Sie sagt auch, dass Victor Svyatski die Gruppe nicht gegründet habe. Die Idee mit dem Oben-ohne-Protest hätten Frauen gehabt. Warum betitelt Svyatski sich dennoch als «Patriarch»? Bei ihrem Einstieg 2009 war Svyatski bereits bei Femen, erläutert Schewtschenko: «Wenn du Teil der Bewegung sein wolltest, musstest du das als gegeben hinnehmen. Wir wollten das ändern, wussten aber nicht, wie wir ihn ausschalten können.»
Nicht zuletzt zeige dieser Umstand das grundsätzliche Problem einer von Männern dominierten Gesellschaft: «Das ist der Fluch unserer Bewegung: Dass wir in eine patriarchalische Gesellschaft hineingeboren, werden, in der ein Mann glaubt, dass Frauen untergeordnet sind. Weil er ein Mann ist, dachte er, er könne uns führen, indem er martialisch ist. So geschieht es in allen Familien und in der Gesellschaft. Ich sah das von Anfang an als grosses Problem an, wollte mit der Bewegung aber nicht brechen.»
Der Feind ist das «globale Patriarchat»
Dass sich viele ukrainische Aktivisten – wie auch sie selbst – ins Ausland abgesetzt hätten, habe mit Repression zu tun, aber auch mit Victor Svyatski. «Er hat für uns den Feind identifiziert: sein Gesicht.
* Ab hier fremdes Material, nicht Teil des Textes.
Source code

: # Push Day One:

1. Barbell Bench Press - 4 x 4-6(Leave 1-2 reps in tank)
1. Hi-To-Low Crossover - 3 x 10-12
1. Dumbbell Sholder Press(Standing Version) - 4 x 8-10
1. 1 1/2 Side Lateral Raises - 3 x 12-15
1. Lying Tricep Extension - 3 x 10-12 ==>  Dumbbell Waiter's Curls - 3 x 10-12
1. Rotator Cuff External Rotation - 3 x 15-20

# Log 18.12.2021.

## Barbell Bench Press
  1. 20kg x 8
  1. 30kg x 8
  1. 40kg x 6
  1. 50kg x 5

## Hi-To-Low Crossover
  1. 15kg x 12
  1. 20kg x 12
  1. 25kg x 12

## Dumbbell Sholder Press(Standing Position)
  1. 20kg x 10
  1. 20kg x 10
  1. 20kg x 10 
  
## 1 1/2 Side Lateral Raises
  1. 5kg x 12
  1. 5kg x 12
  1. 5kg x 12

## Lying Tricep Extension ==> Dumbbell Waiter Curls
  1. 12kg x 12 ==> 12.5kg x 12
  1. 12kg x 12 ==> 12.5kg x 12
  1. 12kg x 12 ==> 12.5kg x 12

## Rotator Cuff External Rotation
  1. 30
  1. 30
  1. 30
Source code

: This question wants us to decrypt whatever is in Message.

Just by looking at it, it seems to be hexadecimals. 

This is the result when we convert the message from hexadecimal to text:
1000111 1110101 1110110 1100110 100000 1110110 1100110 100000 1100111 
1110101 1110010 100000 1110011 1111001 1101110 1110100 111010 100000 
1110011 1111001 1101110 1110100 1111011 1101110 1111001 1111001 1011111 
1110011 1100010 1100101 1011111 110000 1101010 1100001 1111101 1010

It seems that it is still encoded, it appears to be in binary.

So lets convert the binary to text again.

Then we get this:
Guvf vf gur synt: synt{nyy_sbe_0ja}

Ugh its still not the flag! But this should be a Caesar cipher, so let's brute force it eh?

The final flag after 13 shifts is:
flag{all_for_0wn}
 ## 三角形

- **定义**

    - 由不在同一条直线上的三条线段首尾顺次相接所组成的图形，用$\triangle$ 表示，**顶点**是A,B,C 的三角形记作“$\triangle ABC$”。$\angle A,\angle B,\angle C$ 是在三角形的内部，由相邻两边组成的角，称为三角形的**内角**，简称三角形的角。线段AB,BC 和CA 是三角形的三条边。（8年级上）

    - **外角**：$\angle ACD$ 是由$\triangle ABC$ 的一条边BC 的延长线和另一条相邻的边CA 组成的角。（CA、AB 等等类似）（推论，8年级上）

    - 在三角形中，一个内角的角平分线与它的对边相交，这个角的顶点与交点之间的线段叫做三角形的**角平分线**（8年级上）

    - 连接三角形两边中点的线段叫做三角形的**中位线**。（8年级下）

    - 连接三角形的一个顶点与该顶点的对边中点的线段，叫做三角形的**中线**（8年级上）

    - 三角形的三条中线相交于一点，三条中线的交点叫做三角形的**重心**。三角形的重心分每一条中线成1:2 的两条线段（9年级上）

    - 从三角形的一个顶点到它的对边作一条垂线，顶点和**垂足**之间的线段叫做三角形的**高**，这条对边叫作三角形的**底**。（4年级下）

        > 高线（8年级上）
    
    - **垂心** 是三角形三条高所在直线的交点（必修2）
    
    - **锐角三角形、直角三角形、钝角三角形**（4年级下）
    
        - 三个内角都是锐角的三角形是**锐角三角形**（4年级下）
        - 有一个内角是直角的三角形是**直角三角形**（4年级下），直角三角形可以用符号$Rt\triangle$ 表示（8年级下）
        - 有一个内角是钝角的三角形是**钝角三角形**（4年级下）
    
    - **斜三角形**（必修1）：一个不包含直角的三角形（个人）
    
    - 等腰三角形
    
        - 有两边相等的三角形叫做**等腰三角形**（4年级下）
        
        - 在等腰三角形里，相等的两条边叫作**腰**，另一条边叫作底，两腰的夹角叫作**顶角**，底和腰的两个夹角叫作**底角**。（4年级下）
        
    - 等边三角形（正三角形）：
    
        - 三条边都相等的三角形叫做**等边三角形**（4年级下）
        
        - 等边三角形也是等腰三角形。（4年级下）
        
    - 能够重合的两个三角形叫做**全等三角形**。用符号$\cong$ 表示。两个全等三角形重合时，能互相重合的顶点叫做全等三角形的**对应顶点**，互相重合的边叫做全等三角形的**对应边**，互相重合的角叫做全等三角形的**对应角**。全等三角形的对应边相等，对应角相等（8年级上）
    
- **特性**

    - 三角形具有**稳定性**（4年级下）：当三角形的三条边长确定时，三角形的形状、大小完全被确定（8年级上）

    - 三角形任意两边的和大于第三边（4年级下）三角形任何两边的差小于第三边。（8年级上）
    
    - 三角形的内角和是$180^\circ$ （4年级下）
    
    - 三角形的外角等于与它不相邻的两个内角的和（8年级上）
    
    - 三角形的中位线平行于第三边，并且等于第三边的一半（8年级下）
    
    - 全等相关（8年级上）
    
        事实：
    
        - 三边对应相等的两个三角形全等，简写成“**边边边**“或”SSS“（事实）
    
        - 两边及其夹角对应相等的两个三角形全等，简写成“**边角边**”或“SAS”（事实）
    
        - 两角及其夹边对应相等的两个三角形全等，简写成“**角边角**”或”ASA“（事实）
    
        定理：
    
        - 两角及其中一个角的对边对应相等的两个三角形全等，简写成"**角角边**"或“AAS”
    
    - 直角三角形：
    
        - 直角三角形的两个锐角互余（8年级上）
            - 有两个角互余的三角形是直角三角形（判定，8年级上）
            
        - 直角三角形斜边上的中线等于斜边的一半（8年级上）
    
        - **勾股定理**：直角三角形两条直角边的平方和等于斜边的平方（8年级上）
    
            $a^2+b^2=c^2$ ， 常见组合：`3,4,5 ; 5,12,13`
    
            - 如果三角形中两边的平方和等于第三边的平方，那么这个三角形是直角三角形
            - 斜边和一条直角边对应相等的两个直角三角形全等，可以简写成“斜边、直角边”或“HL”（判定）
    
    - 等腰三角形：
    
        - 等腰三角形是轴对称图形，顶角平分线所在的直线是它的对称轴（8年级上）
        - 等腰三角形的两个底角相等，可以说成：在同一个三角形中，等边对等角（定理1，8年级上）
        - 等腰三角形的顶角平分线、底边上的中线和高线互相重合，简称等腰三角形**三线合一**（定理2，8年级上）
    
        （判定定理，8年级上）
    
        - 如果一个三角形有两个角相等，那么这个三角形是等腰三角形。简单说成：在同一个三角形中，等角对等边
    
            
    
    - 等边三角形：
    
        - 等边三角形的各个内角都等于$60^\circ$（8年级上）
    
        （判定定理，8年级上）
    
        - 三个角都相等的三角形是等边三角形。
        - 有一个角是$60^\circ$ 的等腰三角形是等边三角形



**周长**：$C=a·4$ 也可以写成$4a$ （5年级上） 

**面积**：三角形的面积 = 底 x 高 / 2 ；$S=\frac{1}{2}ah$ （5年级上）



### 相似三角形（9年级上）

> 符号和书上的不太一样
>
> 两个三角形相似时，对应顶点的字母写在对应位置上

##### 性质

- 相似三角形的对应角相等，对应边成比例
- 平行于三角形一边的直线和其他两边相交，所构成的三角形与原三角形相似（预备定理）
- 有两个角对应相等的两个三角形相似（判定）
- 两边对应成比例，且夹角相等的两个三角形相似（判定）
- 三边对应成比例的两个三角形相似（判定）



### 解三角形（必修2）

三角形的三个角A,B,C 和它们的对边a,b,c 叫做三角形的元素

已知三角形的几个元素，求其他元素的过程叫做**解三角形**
Unser Feind ist das globale Patriarchat und er zeigte uns in der Praxis, was ein Patriarchat bedeutet.» Schewtschenko sagt, Victor Svyatski sei seit über einem Jahr nicht mehr bei der Gruppe. «Die Zukunft von Femen fusst ganz auf unseren eigenen Ideen.»
Allerdings gesteht Femen-Aktivistin Pauline Hillier, dass Teile des Films einige Mitglieder überraschen könnten: Die Französin, die für Oben-ohne-Protest kürzlich in Tunesien eingesperrt worden war, hat selbst erst durch die Dokumentation von Victor Svyatski erfahren. «Erst war es unglaublich hart und emotional für uns herauszufinden, dass männliche Unterdrückung die stärkste und radikalste Frauenbewegung unterwandern konnte», sagt sie gegenüber «Vice».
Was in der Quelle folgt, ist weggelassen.